Transplant candidates may wait longer for available kidneys
September 9, 2004
Researchers from the University of Chicago and Stanford University found that one of the new programs to increase the number of kidneys available for transplantation has disadvantages for candidates with blood type O who are waiting for an organ from a deceased donor. The researchers’ findings appear in the Sept. 15, 2004, issue of Transplantation.
Through a process called list-paired exchange, a person waiting for a kidney transplant gets a higher priority on the wait list for an organ from a deceased donor when a relative makes a living donation to another waiting recipient. The living donor is not able to donate to his or her relative, usually because of blood type incompatibilities, so the willing donor gives his or her kidney to an unknown person on the wait list.
The researchers argue that list-paired exchanges are unethical because they harm an already vulnerable population. The majority of candidates waiting for kidneys have blood type O. They have the longest wait times. Where list-paired exchanges are permitted, the researchers show, wait-list candidates of blood type O are forced to wait even longer for an available deceased donor kidney.
According to the Organ Procurement and Transplantation Network, more than 30,000 people with blood type O in the United States are on the kidney wait list as of July 2004. That’s the largest number of candidates compared to the other blood types (A, B and AB). Individuals of all blood types can receive an organ of blood type O, but those with blood type O can only receive a donation from another individual of blood type O.
“Those who are already worst off – have the longest waiting times – are being asked to wait even longer in order that overall more people are getting organs,” said corresponding author Lainie Ross, M.D., Ph.D., associate professor of pediatrics and assistant director of the MacLean Center for Clinical Medical Ethics at the University of Chicago.
“The positive side of list-paired exchanges is that we are going to get more organs into the system, and anything to increase the supply is great,” Ross said. “But is it OK to increase the supply of organs if it harms a particular group of people? Justice requires that any new policies that are going to improve the well-being of the community also must benefit those who are worst off.”
The United Network of Organ Sharing (UNOS) Region 1, which includes Connecticut, Maine, Massachusetts, New Hampshire and Rhode Island, approved list-paired exchanges in February 2001.
Ross and her colleague noted a 2003 report from Region 1. In that report, all of the eight paired recipients had blood type O, but only one donor did. This means that seven individuals in Region 1 received a deceased donor kidney of blood type O ahead of those on the wait list who did not have an available living donor. The researchers said the data confirm their concern that individuals with blood type O on the wait list will be made worst off by a list-paired exchange program that permits people with incompatible blood types to participate.
In 2002, nearly 2,000 blood type O candidates died while waiting for a kidney from a deceased donor. The researchers calculated that if list-paired exchanges were adopted nationally, it could result in an average increased wait time of seven days for blood type O candidates. This translates into an additional 15 deaths per year. Since kidneys are distributed regionally, it could result in even longer wait times in some areas, the researchers note.
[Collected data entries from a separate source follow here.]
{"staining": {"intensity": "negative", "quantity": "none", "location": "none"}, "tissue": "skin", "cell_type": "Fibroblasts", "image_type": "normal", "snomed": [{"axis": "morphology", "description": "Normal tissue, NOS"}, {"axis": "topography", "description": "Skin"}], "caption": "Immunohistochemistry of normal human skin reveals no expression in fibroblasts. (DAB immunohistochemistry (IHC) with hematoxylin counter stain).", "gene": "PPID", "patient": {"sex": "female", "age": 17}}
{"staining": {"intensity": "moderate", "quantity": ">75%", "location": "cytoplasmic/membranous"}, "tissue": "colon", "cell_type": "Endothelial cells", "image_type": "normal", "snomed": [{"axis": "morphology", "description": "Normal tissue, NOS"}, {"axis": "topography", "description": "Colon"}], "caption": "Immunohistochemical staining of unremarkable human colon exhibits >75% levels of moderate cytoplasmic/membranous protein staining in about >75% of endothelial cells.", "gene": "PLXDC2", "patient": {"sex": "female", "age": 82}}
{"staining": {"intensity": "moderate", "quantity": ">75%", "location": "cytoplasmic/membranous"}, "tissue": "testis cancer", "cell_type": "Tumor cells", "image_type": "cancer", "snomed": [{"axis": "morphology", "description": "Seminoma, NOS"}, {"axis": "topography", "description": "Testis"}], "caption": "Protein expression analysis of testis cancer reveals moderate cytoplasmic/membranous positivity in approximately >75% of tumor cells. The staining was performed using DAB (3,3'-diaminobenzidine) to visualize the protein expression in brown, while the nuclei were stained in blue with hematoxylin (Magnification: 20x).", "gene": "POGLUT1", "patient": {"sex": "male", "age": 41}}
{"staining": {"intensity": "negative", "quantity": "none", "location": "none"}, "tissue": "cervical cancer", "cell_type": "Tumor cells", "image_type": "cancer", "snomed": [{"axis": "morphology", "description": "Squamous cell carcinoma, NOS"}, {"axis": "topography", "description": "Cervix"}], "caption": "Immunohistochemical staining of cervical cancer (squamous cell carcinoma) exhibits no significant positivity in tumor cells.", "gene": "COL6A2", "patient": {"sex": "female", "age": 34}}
Ross and her colleague do not want to prohibit all list-paired exchanges. They propose limiting list-paired exchanges to pairs who are blood type compatible. They propose prohibiting only those list-paired exchanges that are blood type incompatible when the intended recipient has blood type O.
“We need restrictions for list-paired exchanges to make them a moral option,” Ross said.
The other author of the study is Stefanos Zenios, Ph.D., associate professor of operations, information and technology at Stanford University’s graduate school of business.